DISCIPLINES
Poésie du sabre, et danses de guerriers
Les arts d’Orient exercent aujourd’hui une puissante fascination sur nos imaginaires. Il est vrai que depuis plus d’un siècle toutes nos formes d’arts contemporains ont connu un renouvellement d’inspiration puissant grâce à la découverte de possibilités, de puissances, de libertés nouvelles venues d’Orient. Sans doute le nimbe de mystère entourant nécessairement des formes d’art si difficiles d’accès, parce que si souvent différentes, et liées à des codes que nous ignorons, participe-t-il aussi efficacement de ce pouvoir d’attraction, qui se double ainsi d’un irrésistible désir de mieux connaître.

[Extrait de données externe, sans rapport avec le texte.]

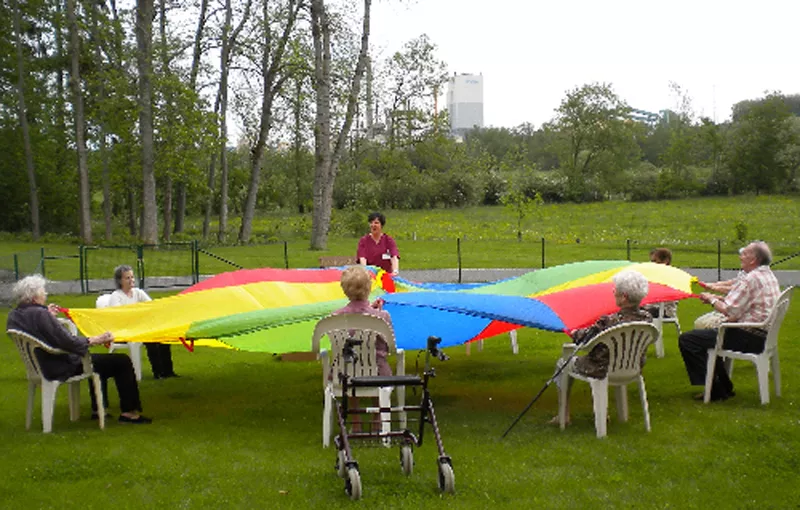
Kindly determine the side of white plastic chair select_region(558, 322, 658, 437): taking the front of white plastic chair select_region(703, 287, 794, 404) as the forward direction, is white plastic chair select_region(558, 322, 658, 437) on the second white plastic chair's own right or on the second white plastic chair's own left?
on the second white plastic chair's own left

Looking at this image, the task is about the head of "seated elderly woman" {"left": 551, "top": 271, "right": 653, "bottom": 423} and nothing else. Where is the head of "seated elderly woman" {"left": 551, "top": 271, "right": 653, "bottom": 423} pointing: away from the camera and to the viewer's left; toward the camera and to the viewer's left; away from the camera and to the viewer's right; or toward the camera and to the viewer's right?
away from the camera and to the viewer's left

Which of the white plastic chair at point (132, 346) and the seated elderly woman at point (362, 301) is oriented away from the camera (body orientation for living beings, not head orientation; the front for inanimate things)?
the seated elderly woman

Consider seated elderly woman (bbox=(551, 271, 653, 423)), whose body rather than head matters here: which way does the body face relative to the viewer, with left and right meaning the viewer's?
facing away from the viewer and to the left of the viewer

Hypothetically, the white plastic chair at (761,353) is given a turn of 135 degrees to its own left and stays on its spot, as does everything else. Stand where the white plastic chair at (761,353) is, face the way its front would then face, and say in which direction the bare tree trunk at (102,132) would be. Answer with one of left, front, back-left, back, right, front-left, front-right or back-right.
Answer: back

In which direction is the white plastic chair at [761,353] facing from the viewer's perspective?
to the viewer's left

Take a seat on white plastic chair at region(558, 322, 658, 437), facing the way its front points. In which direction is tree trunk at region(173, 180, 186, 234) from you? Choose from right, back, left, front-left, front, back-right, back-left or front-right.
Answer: front

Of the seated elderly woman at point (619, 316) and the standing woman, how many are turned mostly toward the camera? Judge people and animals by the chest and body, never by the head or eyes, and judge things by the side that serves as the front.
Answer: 1

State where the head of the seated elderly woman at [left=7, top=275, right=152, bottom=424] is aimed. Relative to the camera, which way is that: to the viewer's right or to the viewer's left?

Or nous savons des choses, confusément. Nous avons entendu dire que là-bas, les arts sont unis : qu’une même science les innerve et les sous-tend,ce qui bien sûr nous fait songer à nos savants-artistes de la Renaissance et d’avant : hommes accomplis et complets, dont l’existence, paraît-il, ne serait plus possible aujourd’hui, du fait de nos sur-spécialisations.
Peut-être avons-nous aussi entendu qu’un éventail de Nô se manie comme un sabre, et que d’ailleurs ce théâtre-là était joué par des Samouraï,c’est à dire par des seigneurs guerriers, et que ces guerriers qui faisaient du théâtre jouaient même des rôles de femmes.
Et peut-être cela nous rappelle-t-il que ce que nous appelons danse baroque a été il y a trois siècles un exercice d’hommes dansant pendant l’hiver, en attendant que revienne la saison des combats – à moins que ce que nous avons compris de la danse de cour ne nous ramène qu’à l’esthétisme languide et énervé des nostalgies d’un temps inutilement révolu ; mais après tout, que savons-nous, nous que Nietzsche aurait traités d’Occidentaux décadents,de la théâtralité que doit déployer face à sa vie vraiment mise en jeu,l’homme qui vraiment combat ? Néanmoins, il est plus que probable que le Nô et le sabre, plus ou moins consciemment, nous ramènent à quelque conscience fondamentale d’identités profondes que nous portons, et auxquelles nous aspirons sans doute.
Masato Matsuura, maître de Nô et de sabre, et plus encore peut-être, grand artiste, grâce aux expériences inlassables, à toutes les explorations auxquelles il s’est livré va pouvoir projeter pour nous un peu d’éclaircissement sur ce que sont vraiment ces arts profonds et subtils, mais aussi puissamment concrets. Arts du geste et de la concentration de l’esprit, où le sabre devient fluide, où la danse de femme la plus dépouillée est nue et pure comme une lame : sabre de vie ou danses suspendues comme flammes entre la terre et le ciel.